*ACTIVITY A*
According to the Blue Ball review, what is the microphone's list price?

*GIVEN TEXT*
───

Saturday, January 23, 2010

REVIEW: Blue Ball


According to Blue, the Blue Ball is the "world's first phantom powered dynamic microphone." It's very possibly true, for whatever that statement is worth. Here's Blue says about their Balls:

"The Ball's output stage. This circuit maintains a constant pure-resistive 50-ohm load across the useable frequency spectrum yielding an exceptionally smooth and open sound previously unheard of in a dynamic microphone. Additionally, as a dynamic mic, The Ball is capable of handling extremely high sound pressure levels without distortion, making it the ideal choice for studio, stage, broadcast, film or any other applications where reliability, versatility and the utmost sound quality is required."

What I found was that this microphone appears to do none of the things they claimed. The sensitivity is not noticably greater that a typical large element dynamic; an AKG D112, an EV RE20, or a Sennheiser MD421, for example. It's list price is $279, which is incredibly high for the functionality of the Ball, but the street price is closer to $200, slightly more reasonable.

───

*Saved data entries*

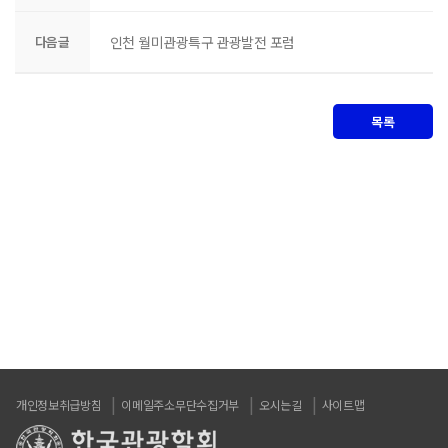
다음글
인천 월미관광특구 관광발전 포럼
목록
개인정보취급방침
이메일주소무단수집거부
오시는길
사이트맵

───

*ACTIVITY B*
Please write out every line of the saved data entries word for word, leaving the pictures out.

*SOLUTION A*
$279

*SOLUTION B*
다음글
인천 월미관광특구 관광발전 포럼
목록
개인정보취급방침
이메일주소무단수집거부
오시는길
사이트맵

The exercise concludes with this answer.